Acumulación esquizofrénica de caminos para un desenlace en que todos sus protagonistas cambian de bando a cada cinco minutos.
Una acumulación confusa de saltos, disparos de cañón, cambios de bando y delirios injertados: ese es todo el recuerdo que puede dejar en la memoria la tercera parte de Piratas del Caribe. Los posibles defectos de El cofre del hombre muerto como relato supeditado al espectáculo se exaltan en una última (esperemos) continuación que demuestra que si las segundas partes nunca fueron buenas, las terceras suelen ser especialmente innecesarias, cuestiones económicas aparte.
En el fin del mundo viene con el problema añadido de obligar a recordar qué trama se coció en la aventura anterior entre tanto funambulista cruzando aceleradamente los mares y que hace más engorrosa la exposición a dos horas y media de un desenlace divagante, con ganas de finiquitar la paraeta con una buena liquidación para la caja. El omnímodo productor Jerry Bruckheimer debía sentirse obligado a una larga duración para alargar un show cuya única virtud es no hacer notar del todo el peso de su excesivo metraje por un ritmo espídico y al mismo tiempo errático.

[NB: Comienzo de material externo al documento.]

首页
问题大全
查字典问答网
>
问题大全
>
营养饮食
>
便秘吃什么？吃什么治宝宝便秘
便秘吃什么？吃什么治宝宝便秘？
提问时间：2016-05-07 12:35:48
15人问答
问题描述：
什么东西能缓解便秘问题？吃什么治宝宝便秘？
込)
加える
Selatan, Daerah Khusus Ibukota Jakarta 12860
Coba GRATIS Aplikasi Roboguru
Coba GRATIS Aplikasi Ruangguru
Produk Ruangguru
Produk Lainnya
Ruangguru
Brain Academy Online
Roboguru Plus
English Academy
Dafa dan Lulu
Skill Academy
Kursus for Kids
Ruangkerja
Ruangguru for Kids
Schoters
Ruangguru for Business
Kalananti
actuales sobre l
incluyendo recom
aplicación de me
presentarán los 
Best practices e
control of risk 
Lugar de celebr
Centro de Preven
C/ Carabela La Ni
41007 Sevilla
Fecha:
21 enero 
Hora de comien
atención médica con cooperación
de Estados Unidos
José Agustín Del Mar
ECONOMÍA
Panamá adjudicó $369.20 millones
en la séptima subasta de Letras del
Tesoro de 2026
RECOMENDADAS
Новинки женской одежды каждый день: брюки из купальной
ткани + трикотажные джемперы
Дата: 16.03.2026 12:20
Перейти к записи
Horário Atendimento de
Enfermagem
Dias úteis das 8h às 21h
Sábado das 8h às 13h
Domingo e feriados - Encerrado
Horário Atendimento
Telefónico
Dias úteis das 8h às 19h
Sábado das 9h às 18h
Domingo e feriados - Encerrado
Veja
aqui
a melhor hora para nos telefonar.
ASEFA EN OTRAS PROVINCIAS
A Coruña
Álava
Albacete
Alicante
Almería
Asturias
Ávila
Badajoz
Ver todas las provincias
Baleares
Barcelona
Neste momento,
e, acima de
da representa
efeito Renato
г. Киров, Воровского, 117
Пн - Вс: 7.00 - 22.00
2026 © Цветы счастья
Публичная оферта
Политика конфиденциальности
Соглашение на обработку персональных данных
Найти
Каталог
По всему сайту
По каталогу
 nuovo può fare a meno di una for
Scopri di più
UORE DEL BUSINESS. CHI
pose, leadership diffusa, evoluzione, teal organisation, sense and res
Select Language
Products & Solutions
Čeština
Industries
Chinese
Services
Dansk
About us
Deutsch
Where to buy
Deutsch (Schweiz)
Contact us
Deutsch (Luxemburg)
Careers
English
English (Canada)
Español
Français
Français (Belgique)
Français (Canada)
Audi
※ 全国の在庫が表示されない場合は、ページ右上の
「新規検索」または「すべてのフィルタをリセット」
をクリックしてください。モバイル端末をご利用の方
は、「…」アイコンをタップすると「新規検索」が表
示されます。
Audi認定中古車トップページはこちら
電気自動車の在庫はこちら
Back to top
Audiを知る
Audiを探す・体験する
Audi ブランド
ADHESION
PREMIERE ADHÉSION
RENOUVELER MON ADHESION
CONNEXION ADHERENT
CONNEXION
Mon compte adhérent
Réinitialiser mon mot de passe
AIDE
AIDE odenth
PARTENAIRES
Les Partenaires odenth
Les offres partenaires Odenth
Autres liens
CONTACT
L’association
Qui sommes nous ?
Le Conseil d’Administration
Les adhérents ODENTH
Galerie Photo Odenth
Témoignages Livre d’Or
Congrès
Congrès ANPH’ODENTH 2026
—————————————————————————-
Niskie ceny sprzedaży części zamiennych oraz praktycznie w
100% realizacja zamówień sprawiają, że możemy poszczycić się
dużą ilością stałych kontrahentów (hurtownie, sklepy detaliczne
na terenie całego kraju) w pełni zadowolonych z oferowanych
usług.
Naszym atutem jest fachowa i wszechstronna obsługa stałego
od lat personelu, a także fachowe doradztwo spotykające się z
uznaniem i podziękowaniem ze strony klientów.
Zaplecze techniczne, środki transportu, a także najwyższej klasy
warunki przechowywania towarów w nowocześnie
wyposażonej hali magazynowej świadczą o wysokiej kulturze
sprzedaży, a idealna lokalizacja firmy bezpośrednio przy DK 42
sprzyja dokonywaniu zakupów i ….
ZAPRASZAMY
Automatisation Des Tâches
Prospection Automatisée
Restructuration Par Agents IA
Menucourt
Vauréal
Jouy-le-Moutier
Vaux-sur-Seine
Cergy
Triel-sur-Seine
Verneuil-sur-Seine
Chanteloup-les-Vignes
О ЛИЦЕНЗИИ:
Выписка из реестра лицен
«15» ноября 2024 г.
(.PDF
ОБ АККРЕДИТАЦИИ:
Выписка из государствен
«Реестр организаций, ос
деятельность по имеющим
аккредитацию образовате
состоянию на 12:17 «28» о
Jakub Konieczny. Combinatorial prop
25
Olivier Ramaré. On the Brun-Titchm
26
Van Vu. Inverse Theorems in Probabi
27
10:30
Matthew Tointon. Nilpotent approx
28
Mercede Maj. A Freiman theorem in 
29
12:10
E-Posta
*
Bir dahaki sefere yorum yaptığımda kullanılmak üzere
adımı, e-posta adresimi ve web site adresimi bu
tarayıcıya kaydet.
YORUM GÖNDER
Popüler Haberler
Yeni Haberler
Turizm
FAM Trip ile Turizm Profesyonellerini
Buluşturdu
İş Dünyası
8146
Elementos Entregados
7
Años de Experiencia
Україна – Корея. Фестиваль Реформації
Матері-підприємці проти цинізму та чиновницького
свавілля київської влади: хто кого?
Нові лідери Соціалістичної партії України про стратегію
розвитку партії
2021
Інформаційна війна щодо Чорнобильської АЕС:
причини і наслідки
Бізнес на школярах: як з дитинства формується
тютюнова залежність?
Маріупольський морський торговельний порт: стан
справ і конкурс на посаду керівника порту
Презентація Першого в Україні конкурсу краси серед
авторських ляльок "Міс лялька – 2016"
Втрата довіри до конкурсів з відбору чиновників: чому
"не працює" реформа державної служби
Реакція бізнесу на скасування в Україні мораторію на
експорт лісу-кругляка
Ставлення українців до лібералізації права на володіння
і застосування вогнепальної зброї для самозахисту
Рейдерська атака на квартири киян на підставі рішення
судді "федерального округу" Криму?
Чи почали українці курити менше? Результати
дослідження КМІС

Con un carisma bajo mínimos sus guionistas Elliott y Rossio se dedican a explotar únicamente los filones creados y atropellan y ahogan a los personajes, meros vehículos de los intentos sorpresivos constantes y agotadores de la trama, que es una reducción del misterio y respeto pirata a un humor efectivo y simple, dejando todo en manos de la acumulación esquizofrénica de caminos para un desenlace en que todos sus protagonistas cambian de bando a cada cinco minutos sin que llegue a ser necesario atender a motivos concretos.
Ni en el diseño de producción ni en la atmósfera llega a sugerir algunas de las emociones que sí logró en sus predecesoras, parte de un encanto que se alimentaba de conocidas obras piratas y que junto a la extravagancia de Johnny Depp (que dentro de la idefinición de esta tercera parte, parece ser imitada en el tramo inicial por Keira Knightley) eran sus mejores bazas. Aquí queda una hipertrofia estomagante en que ni los intentos creativos de reflejar la locura de Sparrow en clonaciones vistosas ni la banda sonora tratando de administrar épica a cada recurrencia pueden dejar algo en lo que pensar sobre su irrelevancia.
Tampoco es que haya que engañarse: como buena visita al circo sólo la distracción y el lugar para consumir dulces son las demandas exigidas por su público. Quien quiera buen cine y le resultara sugestiva la filosofía pirata sabía a lo que venía: una segunda parte es generalmente el obligado aprovechamiento del filón económico. Una tercera que siga esa línea, la total pérdida del decoro y la reducción creativa a su mínima expresión en favor del alegre sonido de la caja registradora.